Give only the number of lines in the rows below that contain the string "weer".

======== Given information ========

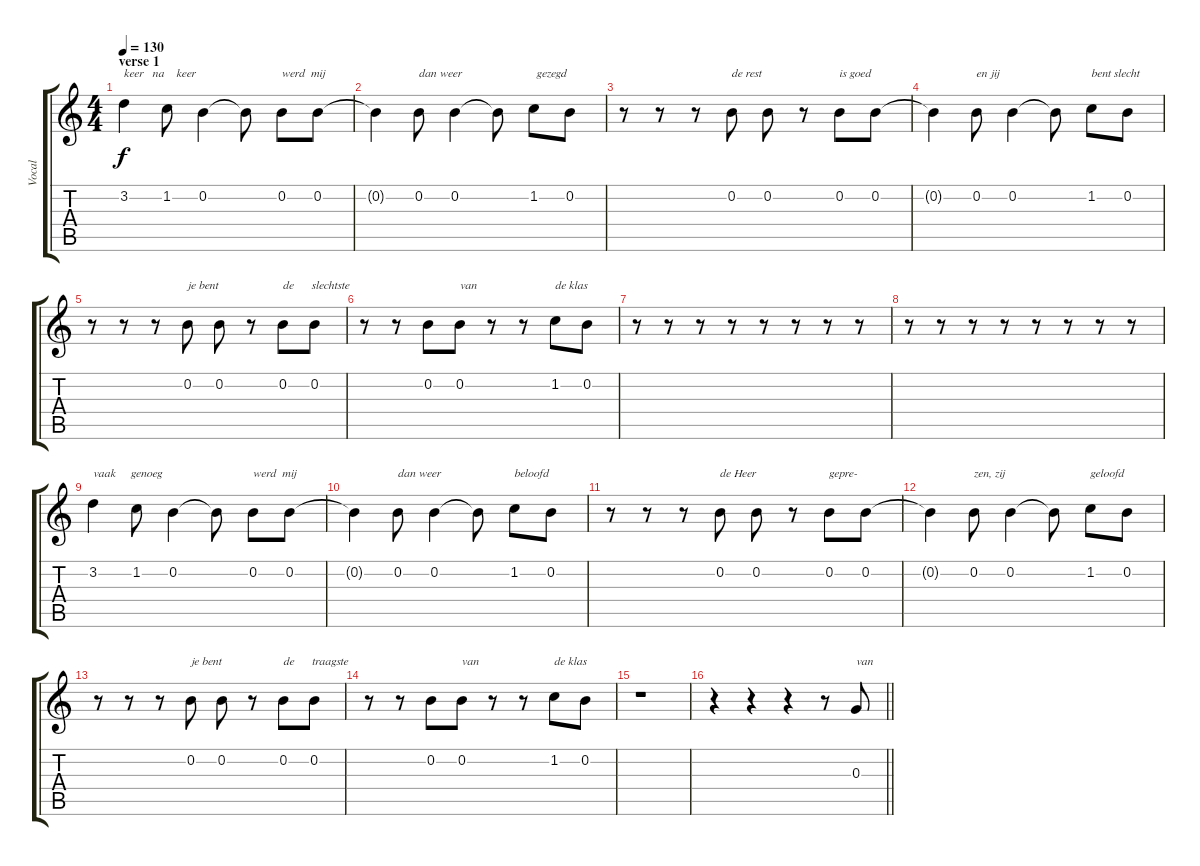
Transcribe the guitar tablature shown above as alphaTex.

\track ("Vocal" "Vocal") {instrument acousticguitarnylon}
\staff {score tabs}
\tuning (E4 B3 G3 D3 A2 E2) {hide}
\ts (4 4)
\section ("" "verse 1")
\tempo 130
\clef g2
\ks c
3.2.4{txt "keer   na    keer" dy f} 1.2.8 0.2.4 0.2{t}.8 0.2.8{txt "werd  mij"} 0.2.8 |
0.2{t}.4 0.2.8{txt "dan weer"} 0.2.4 0.2{t}.8 1.2.8{txt " gezegd"} 0.2.8 |
r.8 r.8 r.8 0.2.8{txt "de rest"} 0.2.8 r.8 0.2.8{txt "is goed"} 0.2.8 |
0.2{t}.4 0.2.8{txt "en jij"} 0.2.4 0.2{t}.8 1.2.8{txt "bent slecht"} 0.2.8 |
r.8 r.8 r.8 0.2.8{txt "je bent "} 0.2.8 r.8 0.2.8{txt "de      slechtste"} 0.2.8 |
r.8 r.8 0.2.8 0.2.8{txt "van"} r.8 r.8 1.2.8{txt "de klas"} 0.2.8 |
r.8 r.8 r.8 r.8 r.8 r.8 r.8 r.8 |
r.8 r.8 r.8 r.8 r.8 r.8 r.8 r.8 |
3.2.4{txt "vaak     genoeg"} 1.2.8 0.2.4 0.2{t}.8 0.2.8{txt "werd  mij"} 0.2.8 |
0.2{t}.4 0.2.8{txt "dan weer"} 0.2.4 0.2{t}.8 1.2.8{txt "beloofd"} 0.2.8 |
r.8 r.8 r.8 0.2.8{txt "de Heer"} 0.2.8 r.8 0.2.8{txt "gepre-"} 0.2.8 |
0.2{t}.4 0.2.8{txt "zen, zij"} 0.2.4 0.2{t}.8 1.2.8{txt "geloofd"} 0.2.8 |
r.8 r.8 r.8 0.2.8{txt "je bent "} 0.2.8 r.8 0.2.8{txt "de      traagste"} 0.2.8 |
r.8 r.8 0.2.8 0.2.8{txt "van"} r.8 r.8 1.2.8{txt "de klas"} 0.2.8 |
r.1 |
\barLineRight lightlight
r.4 r.4 r.4 r.8 0.3.8{txt "van"}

========

* [Output of the task]
2